A Remembrance Video of Mattie

Thank you for keeping Mattie's memory alive!

Dear Mattie Blog Readers,

It means a great deal to me that you take the time to write and to share your thoughts, feelings, and reflections on Mattie's battle and death. Your messages are very meaningful and help support me through very challenging times. I am forever grateful. As my readers know, I promised to write the blog for a year after Mattie's death, which would mean that I could technically have stopped writing on September 9, 2010. However, like my journey with grief there is so much that still needs to be processed and fortunately I have a willing support network still committed to reading. Therefore, the blog continues on. If I should find the need to stop writing, I assure you I will give you advanced notice. In the mean time, thank you for reading, thank you for having the courage to share this journey with me, and most importantly thank you for keeping Mattie's memory alive.


As Mattie would say, Ooga Booga (meaning, I LOVE YOU)! Vicki



November 23, 2021

Tuesday, November 23, 2021

Tuesday, November 23, 2021 -- Mattie died 634 weeks ago today. 
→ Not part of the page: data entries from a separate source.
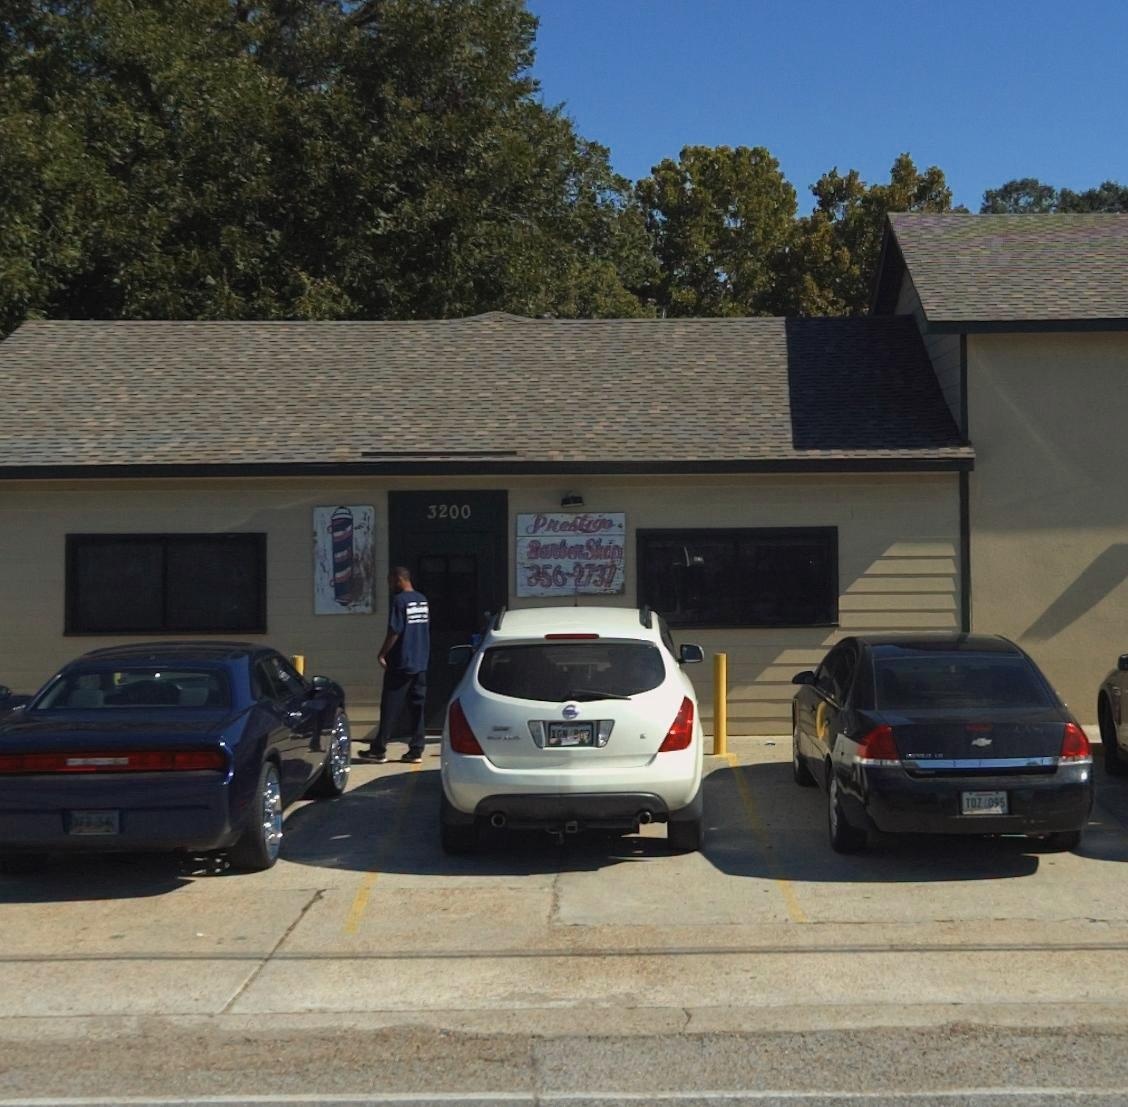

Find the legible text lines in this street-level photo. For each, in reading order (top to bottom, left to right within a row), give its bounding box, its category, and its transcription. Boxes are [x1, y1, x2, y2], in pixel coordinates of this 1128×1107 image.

[424, 502, 474, 521] StreetNumber: 3200
[522, 511, 618, 536] BusinessName: Prestige
[522, 536, 625, 564] BusinessName: Barber Shop
[525, 561, 623, 591] None: 356-2737
[549, 727, 592, 744] None: IGN***
[963, 795, 1008, 810] None: T*Z***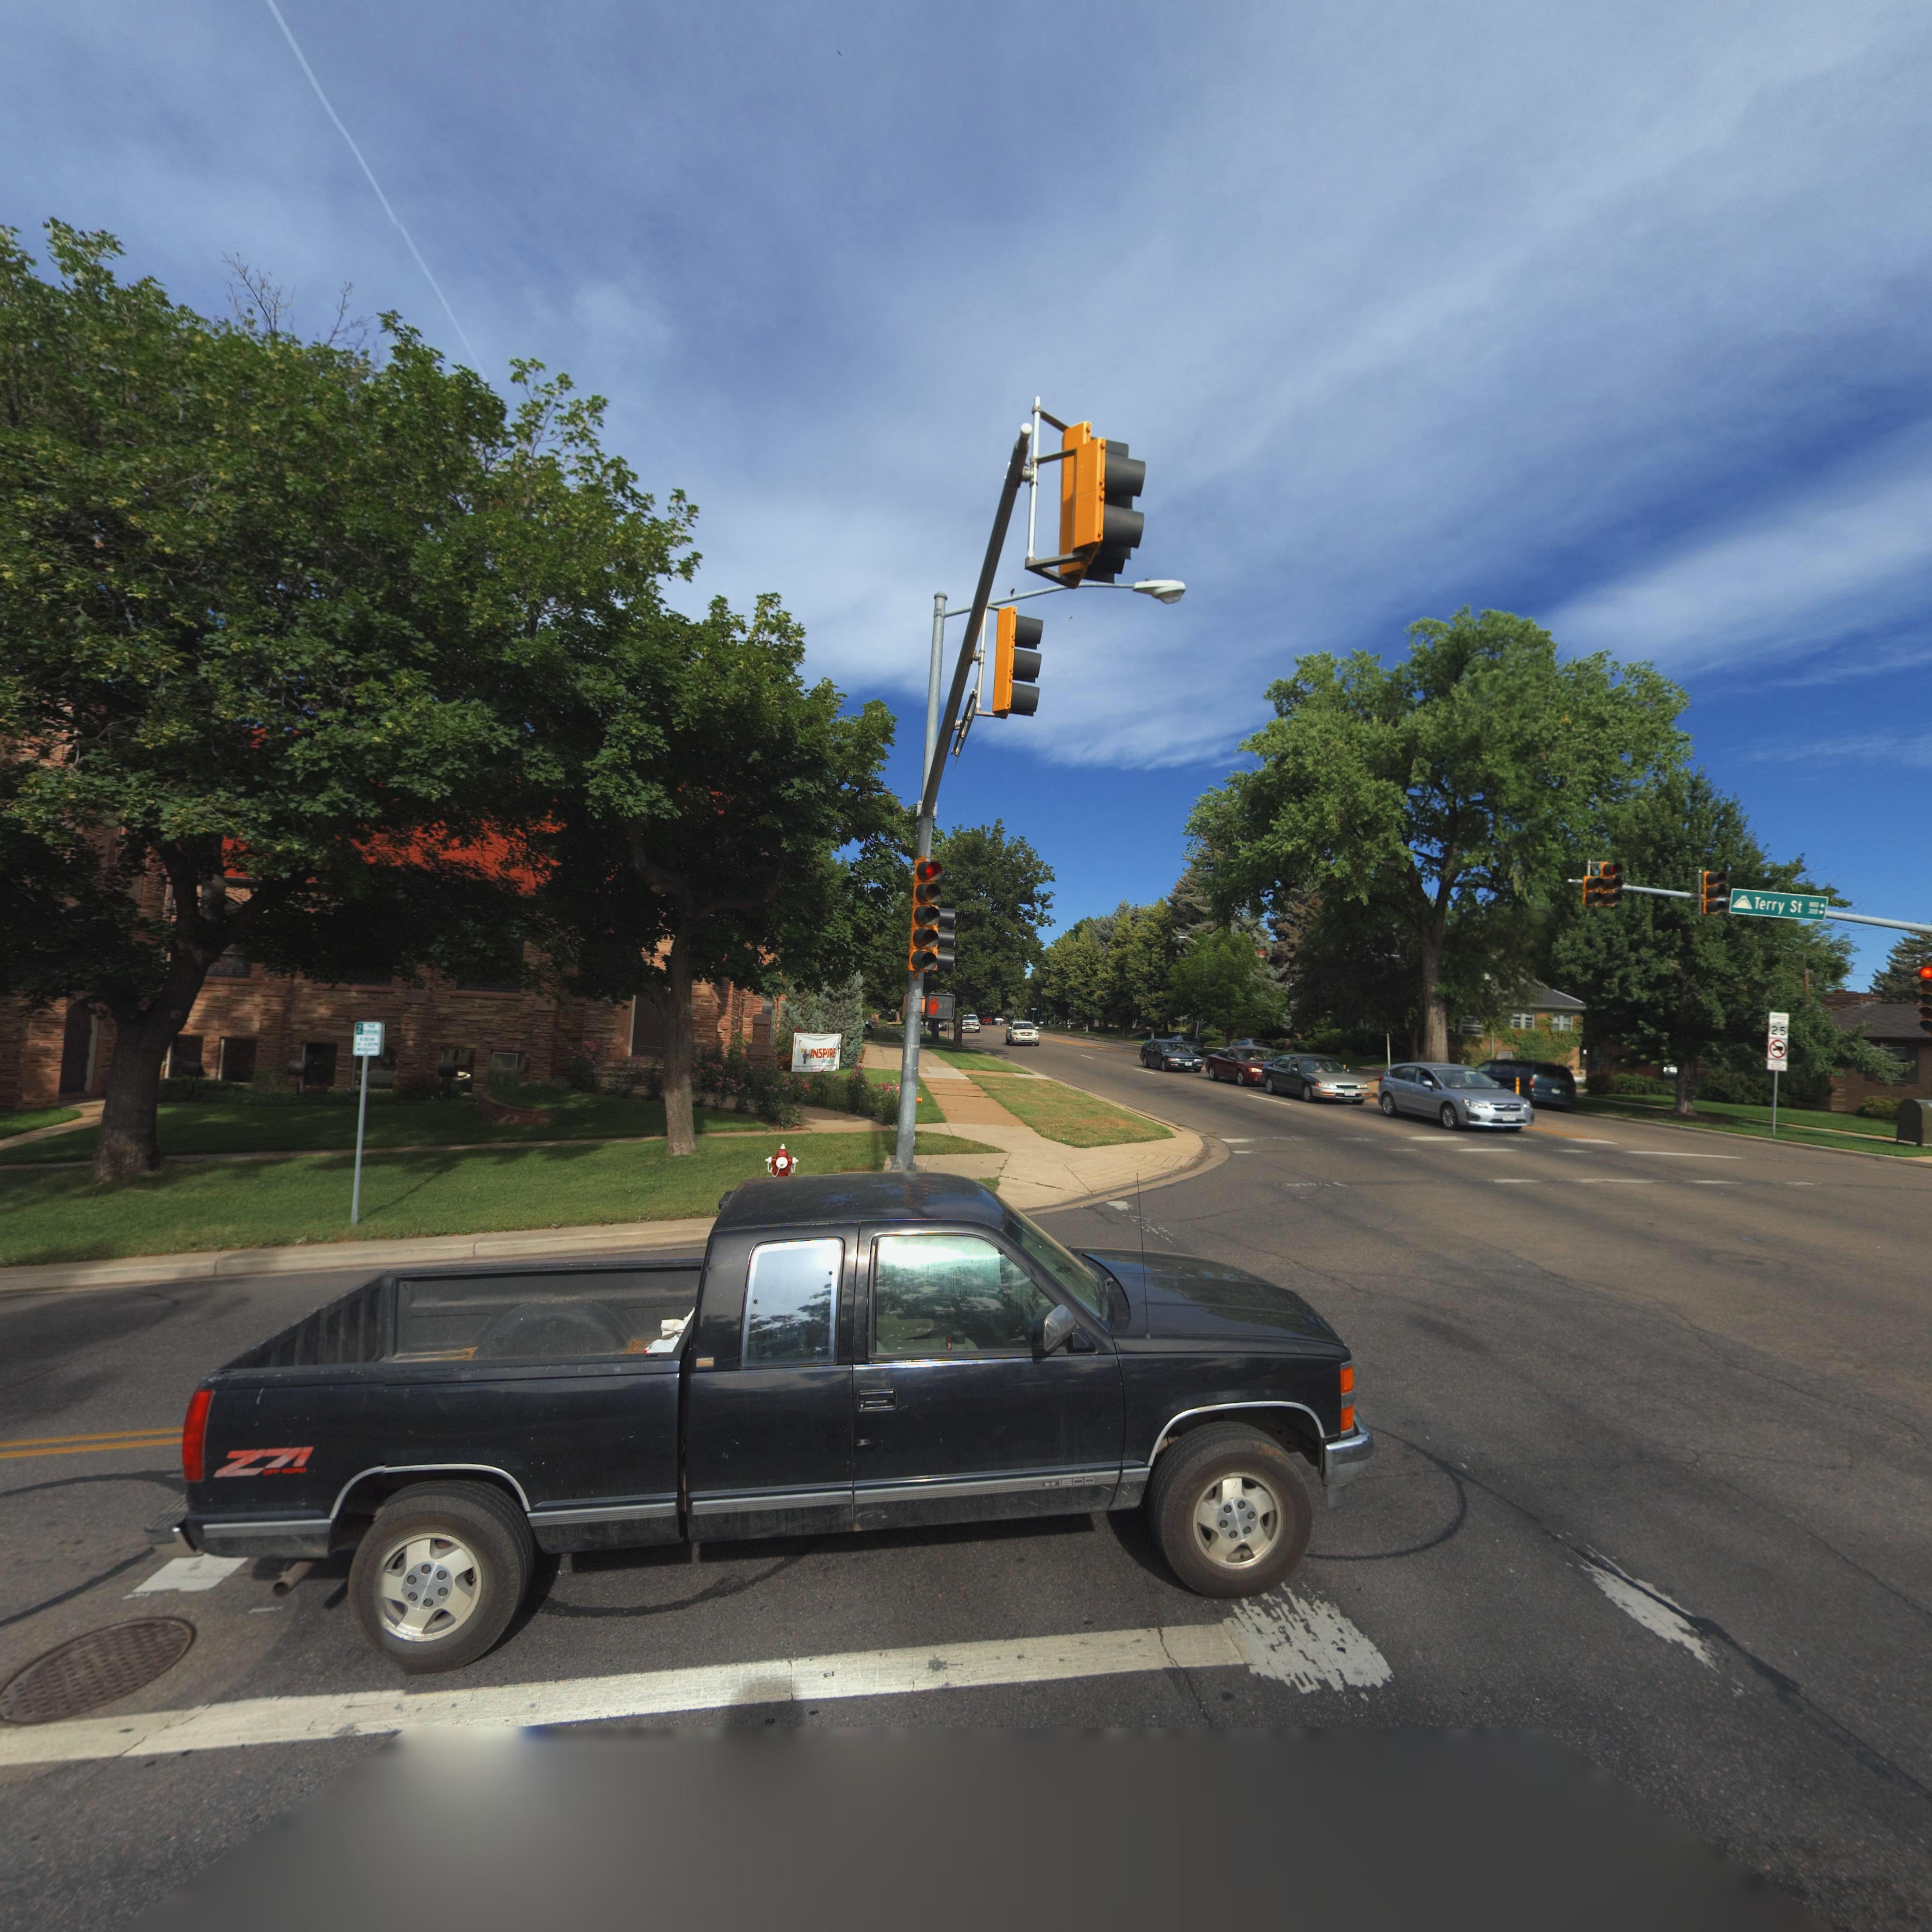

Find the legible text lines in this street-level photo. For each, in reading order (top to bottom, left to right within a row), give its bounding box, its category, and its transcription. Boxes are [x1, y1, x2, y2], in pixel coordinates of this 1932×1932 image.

[1753, 896, 1804, 915] StreetName: Terry St
[1808, 901, 1820, 908] StreetNumberRange: *00
[1807, 908, 1825, 914] StreetNumberRange: *00->
[809, 1047, 836, 1059] BusinessName: INSPIRE
[821, 1058, 835, 1063] BusinessName: Pr*scho*l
Tonight's picture was taken on November 19, 2008 (8 days after surgery). Mattie's healthcare team wanted him to do breathing exercises post-surgery. However, the standard exercises did not work for Mattie. He wouldn't do them, so we got creative, such as using funny straws and getting him to suck and blow bubbles. However, Mattie would only do it if I did it first. I was used to this with Mattie, given he did years of occupational therapy as a toddler. Back then, I took an active role in all his sessions and together we learned his exercises and strategies to overcome many of his sensory issues. 


Quote of the day: Today's coronavirus update from Johns Hopkins

  • Number of people diagnosed with the virus: 47,969,632
  • Number of people who died from the virus: 773,522

Today my dad and I stayed home while my mom got the opportunity to go out to lunch with a friend. Without worrying about my dad and his many issues. I think the human spirit is quite interesting. We can handle so much but without having some freedom and time to ourselves now and then, we truly burn out. 

I spent some time in the kitchen today prepping for Thanksgiving and of course making me and my dad a late lunch. My parents are used to eating one big meal a day, whereas Peter and I eat three times a day. So there will be big adjustments ahead. 

This is a photo of the sweet potato souffles that I put together. They haven't been cooked yet, I wait until Thanksgiving day, but there would be no way to cook all these sides on one day. Or at least not for me!

I worked on homemade stuffing today. I love sourdough bread and to me that type of bread used makes a big difference for the stuffing. I actually made two of them, but only photographed one. I know my parents love the sides, so having extra always goes over well. 
The last time I was in Los Angeles, was April. I have seen a decline in my dad's energy level over these seven months. He does physical therapy and occupational therapy exercises each day. One of the things his physical therapist has him do is to try to walk 15 minutes consecutively each day. He was doing very well with this in March and April. Now not at all. 

In any case, I made us a turkey meatloaf today stuffed with spinach, arugula, carrots, and onions. A big sweet potato and a salad. My dad ate very well, and if you set up his space with all the things he needs (condiments, napkins, salt, vinegar, etc) then he is good to go.